Vim is pretty much an IDE. I type :make (not :!make) to build. Vim gathers the errors into a quick-fix list, and navigates through them. I have Vim's :grep bound to doing lid lookups on a mkid-generated database: lightning fast to find all occurrences of an identifier. And of course tags for chasing identifier definitions, thanks to a ctags-generated database. Vim has very good syntax highlighting and indentation; many times I spot as syntax error because it is flagged by Vim. I also have a Vim add-on that performs code completion. I type foo. and the list of members of structure foo come up, etc.

I don't step-debug inside Vim; but it looks like there are ways:

http://vi.stackexchange.com/questions/2046/how-can-i-integra...

armitron · on Dec 1, 2016

Emacs is not a text editor, this is a common fallacy.

It's an entire environment, the closest thing that we have today to the Lisp Machines of myth and legend.

An editor is simply one of the many applications it runs on top of the Emacs Lisp core.

RHSeeger · on Nov 30, 2016

At least for Emacs, one of the things I like about it is the ability to add functionality when I need it. For example, implementing a "go back to the last place I modified this file" (super useful to me, at least) and then binding it a key would likely be hard to "add" to an existing IDE. With Emacs, not so much.

quotemstr · on Nov 30, 2016

It's also very easy to add ad-hoc functionality directly from the editor. You can start with a keyboard macro (F3, do crap, F3, do crap, F4, hit F4 again to do "do crap" as many times as you want) and go all the way up to writin elisp packages. M-x find-function makes it easy to look at the internals of whatever library you're using. defadvice makes it easy to do horrible, but expedient, things and get on with your life. IMHO, if you're not writing at least a little bit of elisp, you're not taking advantage of Emacs's real potential.

mikekchar · on Dec 1, 2016

The thing is that an editor is one of the tools that a programmer uses. We also use build tools, debuggers, profilers, visualisation tools, etc, etc.

IDE stands for "integrated development environment", but to do the "integration" part, what it usually means is that it bundles tools for you. So you are stuck with the editor, debugger, build tool, etc of your IDE. Every time you choose not to use that "integrated" tool reduces the value of the IDE.

For example, if you decide to write your own build files and start the build process off differently than the IDE expects, it's no longer "integrated". If you decide to use a different debugger, it's no longer "integrated".

Primarily, choosing not to use an IDE is mostly about wanting to be flexible about the tools you are choosing. Sometimes the tools in the IDE are really good for your job (for example, some of the refactoring tools can actually make certain IDEs worth it alone in some environments). Other tools, like the simplified build systems, almost always cause more trouble than they are worth in the long run.

When you get down to think about it, how difficult is it to "integrate" a custom set of tools without an IDE? We are programmers. Especially programmers who come from a Unix background are very much used to building their own environments. It's not nearly so hard as it seems -- especially because most of the heavy lifting has already been done by people before you.

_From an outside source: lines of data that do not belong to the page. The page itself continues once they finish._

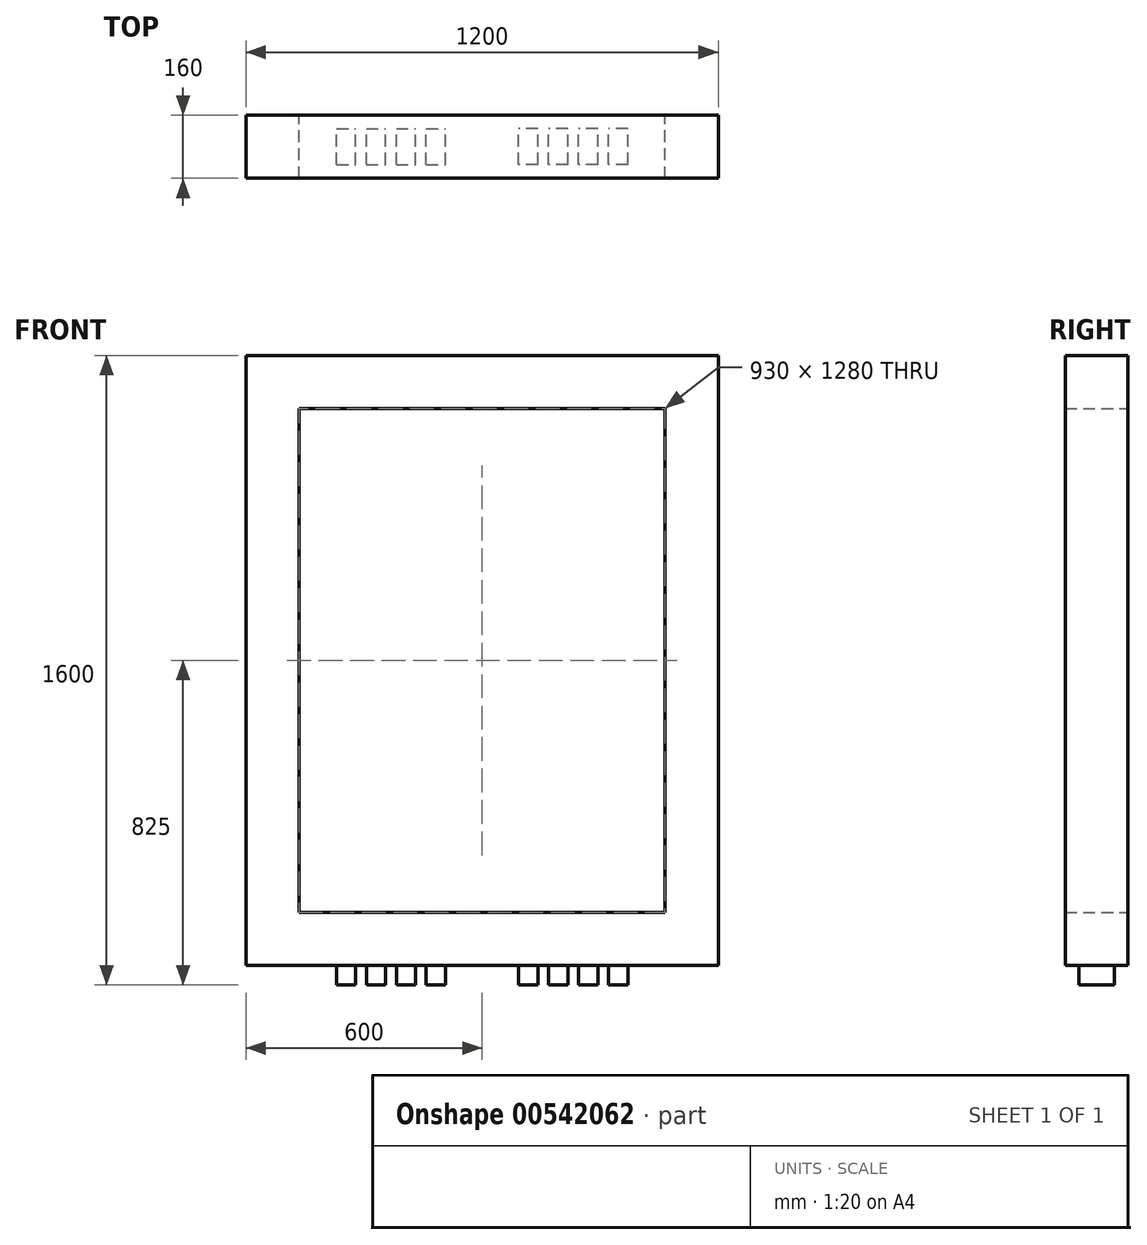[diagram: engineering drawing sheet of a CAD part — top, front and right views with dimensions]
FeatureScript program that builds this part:
annotation { "Feature Type Name" : "Feature", "Feature Type Description" : "" }
export const myFeature = defineFeature(function(context is Context, id is Id, definition is map)
    precondition{}
    {
        {
            var Q0;
            Q0=qCreatedBy(makeId("Front.planeOp"),FACE);
            var sketch = newSketch(context, id + "F0", { "sketchPlane" : qUnion([Q0])});
            skLineSegment(sketch, "E0.bottom", {"start": v(-600, 0) * mm, "end": v(600, 0) * mm});
            skLineSegment(sketch, "E0.top", {"start": v(-600, 1550) * mm, "end": v(600, 1550) * mm});
            skLineSegment(sketch, "E0.left", {"start": v(-600, 0) * mm, "end": v(-600, 1550) * mm});
            skLineSegment(sketch, "E0.right", {"start": v(600, 0) * mm, "end": v(600, 1550) * mm});
            skLineSegment(sketch, "E1.0", {"start": v(-465, 1415) * mm, "end": v(465, 1415) * mm});
            skLineSegment(sketch, "E1.1", {"start": v(-465, 135) * mm, "end": v(-465, 1415) * mm});
            skLineSegment(sketch, "E1.2", {"start": v(-465, 135) * mm, "end": v(465, 135) * mm});
            skLineSegment(sketch, "E1.3", {"start": v(465, 135) * mm, "end": v(465, 1415) * mm});
            skSolve(sketch);
        }
        {
            var Q0;
            Q0 = qSketchRegion(id + "F0", true);
            extrude(context, id + "F1", {"entities" : qUnion([Q0]), "endBound" : BoundingType.SYMMETRIC, "depth" : 160 * mm, "offsetDistance" : 25 * mm});
        }
        {
            var Q0;
            Q0=makeQuery(id+"F1.opExtrude","SWEPT_FACE",FACE,{"disambiguationData":[OSD([sQuery(id+"F0.wireOp",EDGE,"E0.bottom")])]});
            var sketch = newSketch(context, id + "F2", { "sketchPlane" : qUnion([Q0])});
            skLineSegment(sketch, "E2.bottom", {"start": v(-370, 45.5) * mm, "end": v(-321, 45.5) * mm});
            skLineSegment(sketch, "E2.top", {"start": v(-370, -45.5) * mm, "end": v(-321, -45.5) * mm});
            skLineSegment(sketch, "E2.left", {"start": v(-370, 45.5) * mm, "end": v(-370, -45.5) * mm});
            skLineSegment(sketch, "E2.right", {"start": v(-321, 45.5) * mm, "end": v(-321, -45.5) * mm});
            skPoint(sketch, "E3", {"position": v(-321, 0) * mm});
            skPoint(sketch, "E4.1.0.0", {"position": v(-245, 0) * mm});
            skLineSegment(sketch, "E4.1.0.1", {"start": v(-294, 45.5) * mm, "end": v(-245, 45.5) * mm});
            skLineSegment(sketch, "E4.1.0.2", {"start": v(-294, -45.5) * mm, "end": v(-245, -45.5) * mm});
            skLineSegment(sketch, "E4.1.0.3", {"start": v(-294, 45.5) * mm, "end": v(-294, -45.5) * mm});
            skLineSegment(sketch, "E4.1.0.4", {"start": v(-245, 45.5) * mm, "end": v(-245, -45.5) * mm});
            skPoint(sketch, "E4.2.0.0", {"position": v(-169, 0) * mm});
            skLineSegment(sketch, "E4.2.0.1", {"start": v(-218, 45.5) * mm, "end": v(-169, 45.5) * mm});
            skLineSegment(sketch, "E4.2.0.2", {"start": v(-218, -45.5) * mm, "end": v(-169, -45.5) * mm});
            skLineSegment(sketch, "E4.2.0.3", {"start": v(-218, 45.5) * mm, "end": v(-218, -45.5) * mm});
            skLineSegment(sketch, "E4.2.0.4", {"start": v(-169, 45.5) * mm, "end": v(-169, -45.5) * mm});
            skPoint(sketch, "E4.3.0.0", {"position": v(-93, 0) * mm});
            skLineSegment(sketch, "E4.3.0.1", {"start": v(-142, 45.5) * mm, "end": v(-93, 45.5) * mm});
            skLineSegment(sketch, "E4.3.0.2", {"start": v(-142, -45.5) * mm, "end": v(-93, -45.5) * mm});
            skLineSegment(sketch, "E4.3.0.3", {"start": v(-142, 45.5) * mm, "end": v(-142, -45.5) * mm});
            skLineSegment(sketch, "E4.3.0.4", {"start": v(-93, 45.5) * mm, "end": v(-93, -45.5) * mm});
            skLineSegment(sketch, "E4.direction1", {"start": v(-370, -45.5) * mm, "end": v(-294, -45.5) * mm, "construction": true});
            skLineSegment(sketch, "E5", {"start": v(0, -80) * mm, "end": v(0, 0) * mm, "construction": true});
            skLineSegment(sketch, "E6.MirrorCS", {"start": v(370, -45.5) * mm, "end": v(294, -45.5) * mm, "construction": true});
            skLineSegment(sketch, "E7.MirrorCS", {"start": v(370, -45.5) * mm, "end": v(321, -45.5) * mm});
            skPoint(sketch, "E8.MirrorP", {"position": v(321, 0) * mm});
            skPoint(sketch, "E9.MirrorP", {"position": v(93, 0) * mm});
            skPoint(sketch, "E10.MirrorP", {"position": v(245, 0) * mm});
            skPoint(sketch, "E11.MirrorP", {"position": v(169, 0) * mm});
            skLineSegment(sketch, "E12.MirrorCS", {"start": v(142, -45.5) * mm, "end": v(93, -45.5) * mm});
            skLineSegment(sketch, "E13.MirrorCS", {"start": v(142, 45.5) * mm, "end": v(142, -45.5) * mm});
            skLineSegment(sketch, "E14.MirrorCS", {"start": v(93, 45.5) * mm, "end": v(93, -45.5) * mm});
            skLineSegment(sketch, "E15.MirrorCS", {"start": v(370, 45.5) * mm, "end": v(321, 45.5) * mm});
            skLineSegment(sketch, "E16.MirrorCS", {"start": v(218, 45.5) * mm, "end": v(169, 45.5) * mm});
            skLineSegment(sketch, "E17.MirrorCS", {"start": v(245, 45.5) * mm, "end": v(245, -45.5) * mm});
            skLineSegment(sketch, "E18.MirrorCS", {"start": v(294, 45.5) * mm, "end": v(294, -45.5) * mm});
            skLineSegment(sketch, "E19.MirrorCS", {"start": v(294, -45.5) * mm, "end": v(245, -45.5) * mm});
            skLineSegment(sketch, "E20.MirrorCS", {"start": v(294, 45.5) * mm, "end": v(245, 45.5) * mm});
            skLineSegment(sketch, "E21.MirrorCS", {"start": v(321, 45.5) * mm, "end": v(321, -45.5) * mm});
            skLineSegment(sketch, "E22.MirrorCS", {"start": v(142, 45.5) * mm, "end": v(93, 45.5) * mm});
            skLineSegment(sketch, "E23.MirrorCS", {"start": v(370, 45.5) * mm, "end": v(370, -45.5) * mm});
            skLineSegment(sketch, "E24.MirrorCS", {"start": v(169, 45.5) * mm, "end": v(169, -45.5) * mm});
            skLineSegment(sketch, "E25.MirrorCS", {"start": v(218, -45.5) * mm, "end": v(169, -45.5) * mm});
            skLineSegment(sketch, "E26.MirrorCS", {"start": v(218, 45.5) * mm, "end": v(218, -45.5) * mm});
            skSolve(sketch);
        }
        {
            var Q0;
            Q0 = qSketchRegion(id + "F2", true);
            extrude(context, id + "F3", {"entities" : qUnion([Q0]), "depth" : 50 * mm, "offsetDistance" : 25 * mm});
        }
    });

In the case of Emacs, it practically is an IDE, except that you can plug damn near anything into it with a little elbow grease. I know of programmers who never leave Emacs. Ever.

So to sum up, there is almost nothing you do in your IDE that I don't also do in my custom built DE. My biggest gripe about IDEs is that I wish they would unintegrate their tools so I could use them separately :-)

yxhuvud · on Dec 1, 2016

What makes you think Emacs cannot do proper syntax checking for me? Just install the right package with the package manager.

db48x · on Dec 1, 2016

You should be able to edit text in a familiar manner regardless of what kind of text it is. It might be source code, or it might be an email, a webpage, a document, your shell, a debugger, or anything else you can think of. No matter what you're editing you'll have the same features, keyboard shortcuts, etc available.

A programmer who wants a good universal text editor will find one that also has good integration with their compiler and debugger; emacs and vim are both pretty good choices there.